Lacan’s understanding of emotional life challenges the idea that we know our own feelings. What we call hate may only be a signifier, floating in the symbolic order, without anchoring to a genuine affect. Jung, in contrast, invites us into the shadow, into the unacknowledged, rejected aspects of the self that we often displace onto others.
These frameworks don’t just offer theoretical clarity, they open space to rethink our personal encounters with hate. What does it mean to feel hate‽ And how much of what we call hatred is truly felt, rather than assumed, inherited, or misnamed‽
In navigating these ideas, I did find myself reflecting more deeply on my own emotional regulations and thought patterns. At one point, realised that hate was often just a word, a noisy placeholder that didn’t truly reflect how I felt. It lingered in my headspace like static. More often than not, what I thought was hatred was actually confusion, fear of the unknown, or the residue of being not really seen or heard accordingly.

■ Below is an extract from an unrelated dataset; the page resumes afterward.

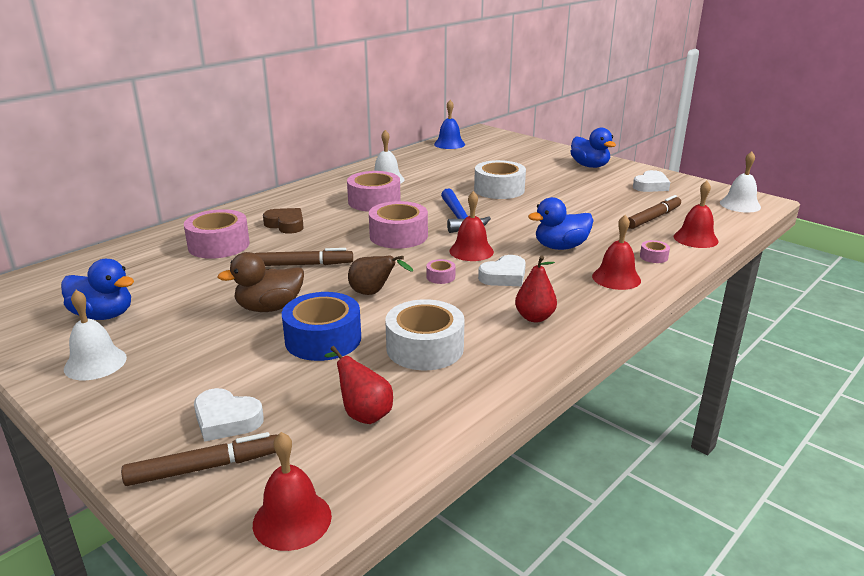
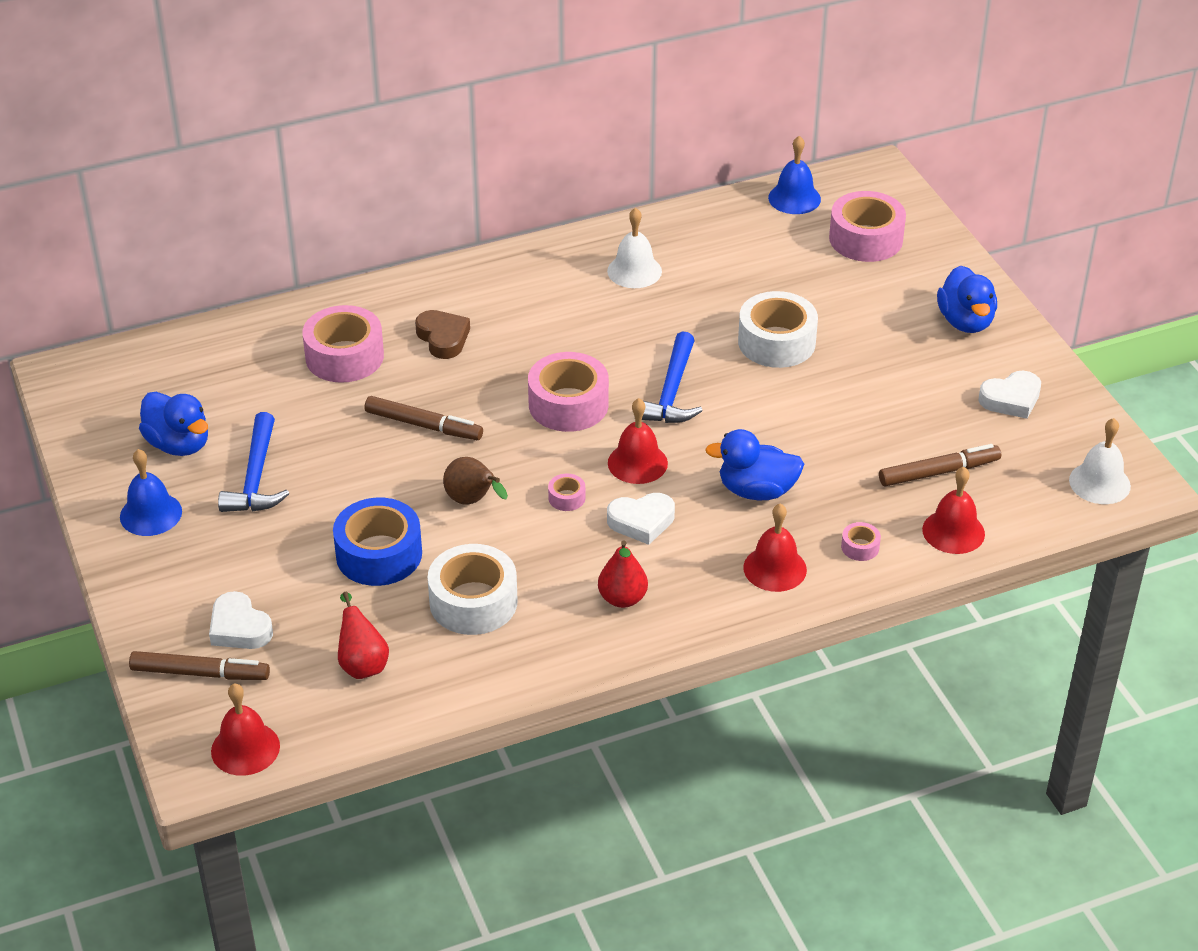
camera: 25 degrees right, 15 degrees up
(95, 363) = (151, 514): white bell -> blue bell
(185, 319) = (256, 477): none -> blue hammer
(269, 308) = (349, 488): brown duck -> none
(374, 201) = (584, 319): pink tape -> pink tape (865, 239)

Putting myself in someone else’s shoes only helped partially. Empathy doesn’t resolve everything. What brought greater clarity was the willingness to sit with discomfort — to allow what I didn’t yet understand to speak, not to silence it with moral certainty.
I don’t subscribe to collective cancel culture. Not because I believe all actions are defensible, but because transformation rarely begins in public rituals of exile. Sometimes reframing requires us to encounter the shadow — not just in others, but within ourselves.
To genuinely dissolve hatred, not suppress or disown it, we need to understand its shape, its purpose, and its misdirections. Only then can we move beyond the vocabulary we inherit.
Perhaps hate is never just about the other; but always, in part, about the self learning where it ends and begins. We do not lose ourselves by trying to understand Hate, we begin to find what holds us together.